Why don't my PAL Mini DV tapes play anything?
July 31, 2008 11:43 AM   Subscribe

I am trying to play some Mini-DV tapes, which were sent to me from Lebanon and, I am told, shot in PAL. When I play them, all I can see is a blank screen. Why is this and what can I do?

I have 13 Mini DV tapes, and all of them show nothing on the screen when I try to play them. I tried watching them first on a Sony DSR-11. I made sure it was flipped to PAL, and when that didn't work I shut everything down and tried again in NTSC. I've tried fast-forwarding to different parts of the tape as well. I then tried watching on a Canon XL2, and all I could see was a blue screen. These tapes were shot in Lebanon and I'm told they were recorded in PAL, which is the standard there. I've tested other tapes, PAL and otherwise, and they are playing fine, so I'm positive it's something with these specific tapes.

* _Exercise 1_
In the post about the PAL Mini DV tapes, what appeared on screen when the writer tried playing them on the Canon XL2?
* _Exercise 2_
Carry on the post about the PAL Mini DV tapes that play only a blank screen, picking up right after its final sentence.

* _Information shown_
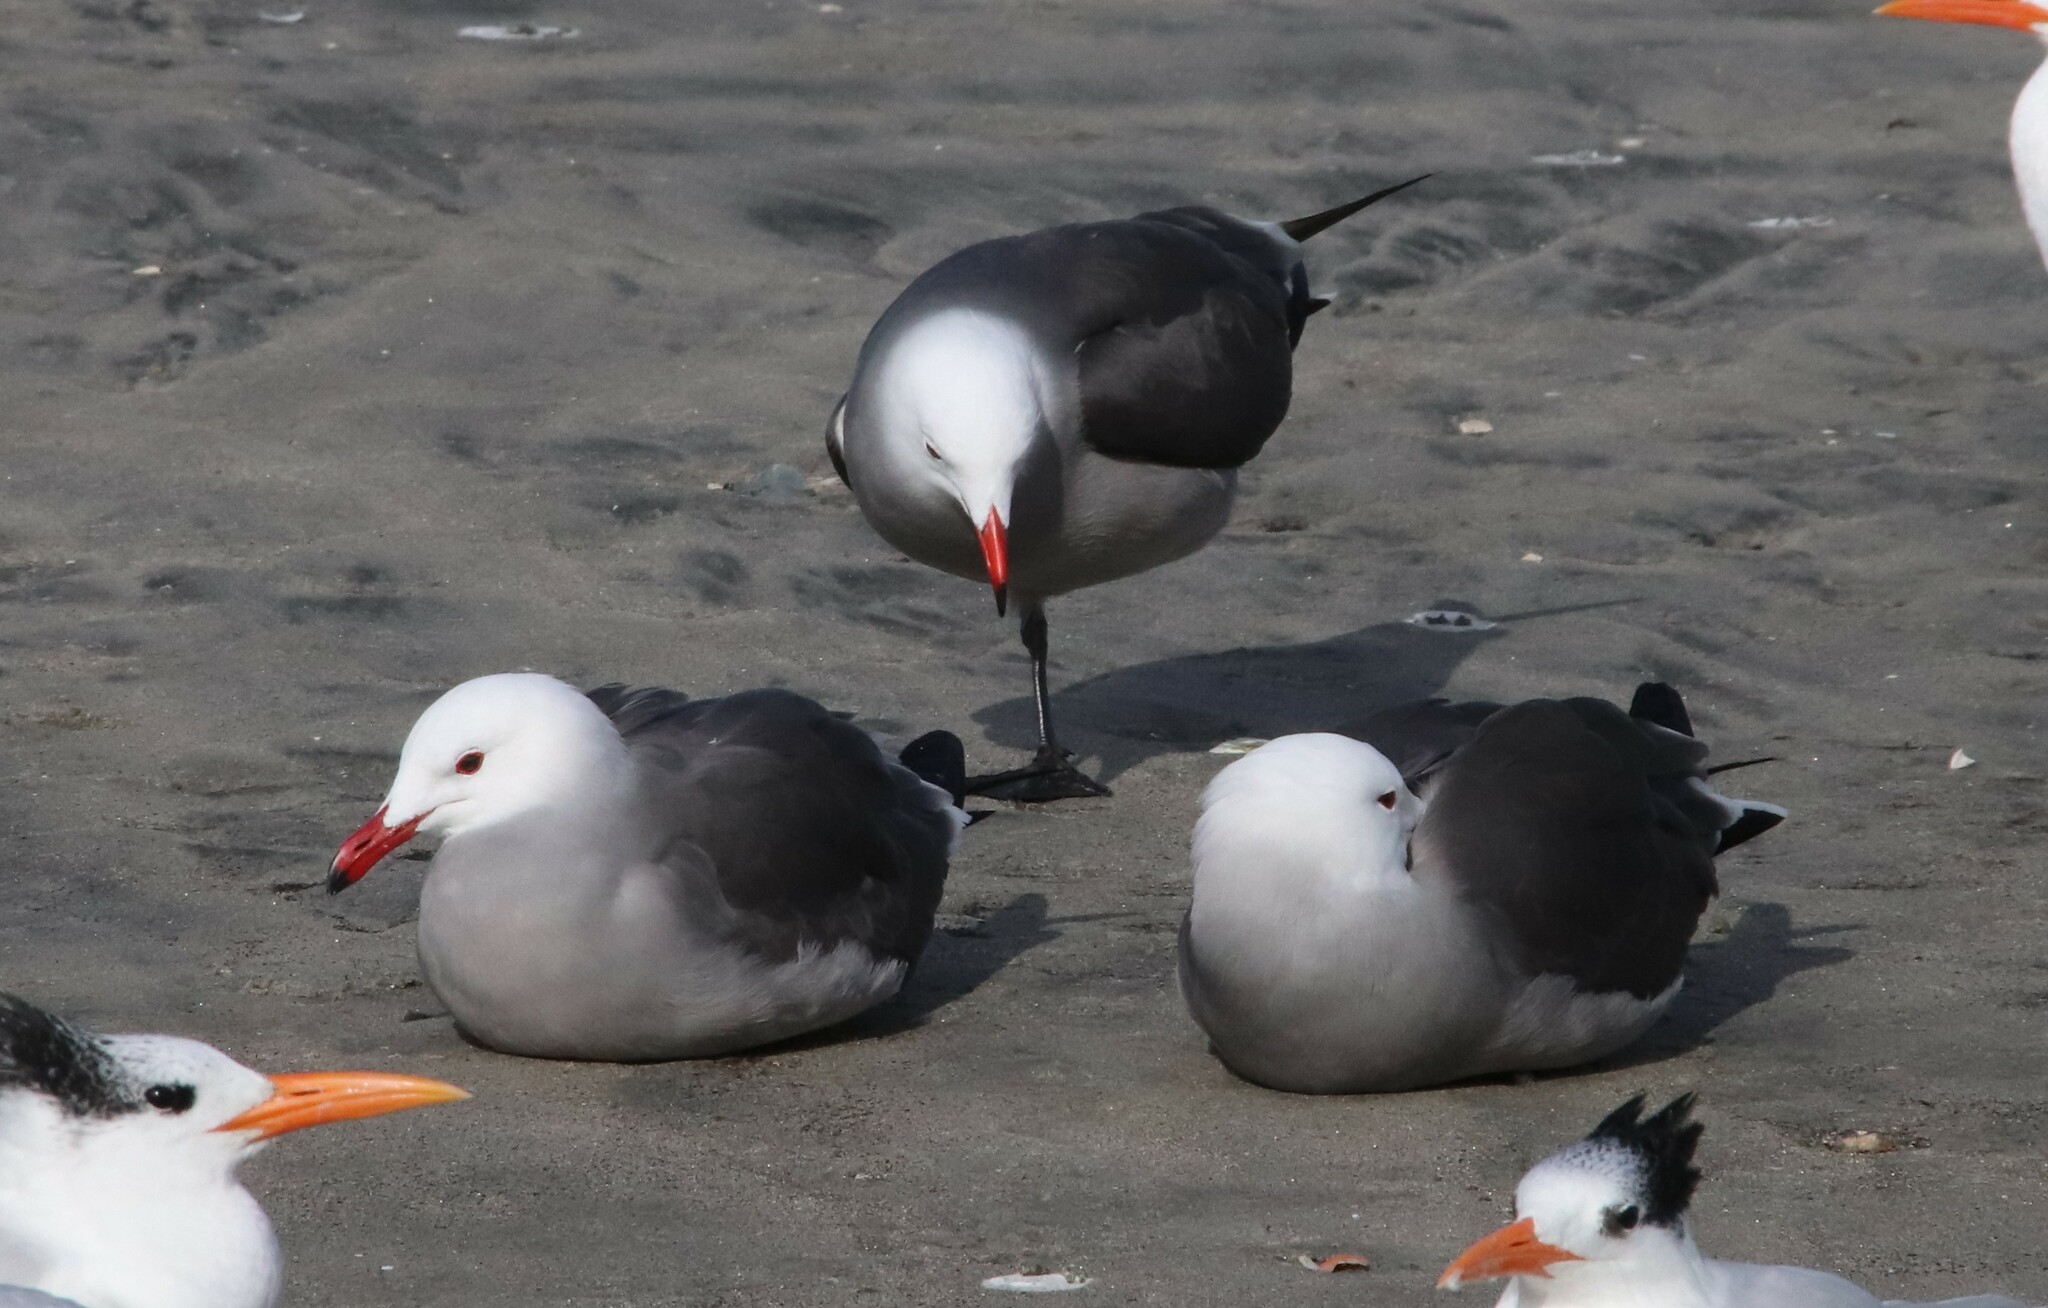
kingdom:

* _Expected output 1_
A blue screen.

* _Expected output 2_
posted by sswiller to Technology (10 answers total)
 
Sounds like the tapes very well could've been blanked by heat, magnetic scanning, etc. Was the package marked as Magnetic Media?
posted by chrisfromthelc at 12:24 PM on July 31, 2008


Best answer: They didn't happen to be shot in HD, did they? HDV is the same form factor but completely incompatible. If I accidentally put one in my DVCAM unit, I get the blue screen.
posted by GhostintheMachine at 12:24 PM on July 31, 2008


Response by poster: We are looking into the possibility now that the tapes were damaged by magnetism. All thirteen of them are having the same problem. GhostintheMachine, the tapes are all miniDV, so I assume they were shot in a miniDV camera. Could they have been recorded in HD?
posted by sswiller at 12:30 PM on July 31, 2008


Yes, you can record HDV on miniDV tapes. There are some differences between the two that can result in problems for your deck (even from the same manufacturer), so it's best not to mix them, but it can be done.
posted by GhostintheMachine at 1:06 PM on July 31, 2008


Response by poster: So it's down to either the tapes were damaged during shipping (demagnetized) or they were shot in HD. I will have to track down the videographer to find out if they were shot in HD since I don't have an HD deck here.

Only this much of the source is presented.